Acusados dos mesmos crimes, o general Mladic, 70 anos, e o dirigente político Karadzic, 67 anos, permaneceram foragidos por anos, mas agora são julgados pelo Tribunal Penal Internacional para a Antiga Iugoslávia (TPII), em Haia (Holanda). Na última segunda-feira, a primeira testemunha no processo de Mladic foi ouvida, mas o processo foi suspenso após a hospitalização do acusado, que desmaiou na Corte. O processo deverá ser retomado amanhã. O general ganhou o apelido de “açougueiro dos Bálcãs” e passou 16 anos foragido, até ser preso na Sérvia, em 2011.
Karadzic foi encontrado em Belgrado em julho de 2008. Em junho passado, a defesa conseguiu que fosse retirada uma das acusações, mas ele continua a ser julgado pelo genocídio de Srebrenica, além de mais nove crimes contra a humanidade e crimes de guerra cometidos durante a Guerra da Bósnia (1992-1995). O conflito deixou 100 mil mortos e 2,2 milhões de deslocados.
Em 1990, nas primeiras eleições livres da Iugoslávia, forças nacionalistas venceram nas diversas repúblicas que integravam a federação comunista. Na Bósnia-Herzegovina, formou-se um governo multiétnico, composto por muçulmanos, sérvios e croatas e presidido pelo bósnio Alija Izetbegovic. Em outubro do ano seguinte, o parlamento bósnio declarou a independência.
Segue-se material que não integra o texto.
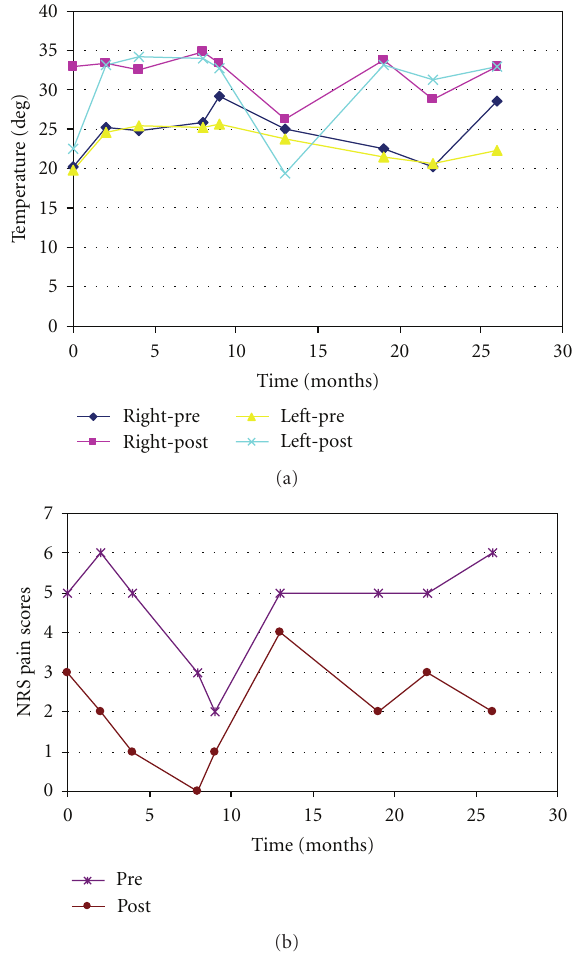
Figure 2: Sympathetic block-induced changes in temperature and NRS pain scores. (a) The peak temperatures, monitored at the plantar surface of the toes with an electronics device, increased significantly in both sides after bilateral lumbar sympathetic blocks (post) compared to the baseline values taken before the blocks (pre). (b) The NRS pain scores, evaluated in the preprocedure room before the blocks (pre) and in the recovery room after the block (post), decreased significantly after each lumbar sympathetic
Os sérvios, opositores do novo Estado, romperam com o governo multiétnico e anunciaram a intenção de permanecer na Iugoslávia ou em uma Grande Sérvia, que incluiria partes da Bósnia e da Croácia. Na tentativa de contornar a crise, o governo bósnio convocou em 1992 um plebiscito, boicotado pelos sérvios. O país passa a ser reconhecido pela União Europeia e pelos Estados Unidos, mas submerge na guerra civil.
No início do conflito, os sérvios se opunham a uma aliança muçulmano-croata e recorreram à prática que ficou conhecida como "limpeza étnica" — a remoção forçada, e eventual assassinato em massa, das etnias rivais. A operação deixa um rastro de foragidos, campos de concentração e cemitérios clandestinos. Croatas e bósnios também cometeram massacres, mas em menor escala. O governo bósnio pede uma intervenção externa, mas recebe apenas ajuda humanitária.
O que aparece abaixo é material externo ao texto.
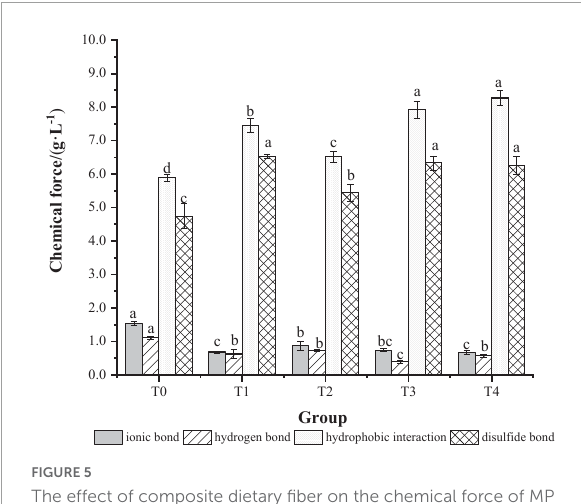
FIGURE5 The effect of composite dietary fiber on the chemical force of MP gel. T0: control group; T1: 6.06% chaff dietary fiber; T2: 6.06% soybean hull dietary fiber; T3: 6.06% inulin; T4: 1.40% chaff dietary fiber + 1.42% soybean hull dietary fiber + 3.24% inulin. a–d: Different letters indicate that there are significant differences among the samples ( P < 0.05).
Em 1993, a Croácia entrou na guerra e reivindicou parte do território bósnio, mas logo voltou-se contra a Sérvia. A Organização das Nações Unidas (ONU) enviou uma força de paz, mas no mesmo ano os sérvios dominavam 70% da Bósnia. Somente dois anos depois a Organização do Tratado do Atlântico Norte (Otan) interveio no conflito, com cobertura da ONU, bombardeando posições sérvias. Derrotas militares sérvias em território da Croácia e da Bósnia equilibraram as forças e facilitaram a costura de uma proposta de paz pelos Estados Unidos. A guerra terminou em novembro de 1995, com a assinatura do Acordo de Dayton.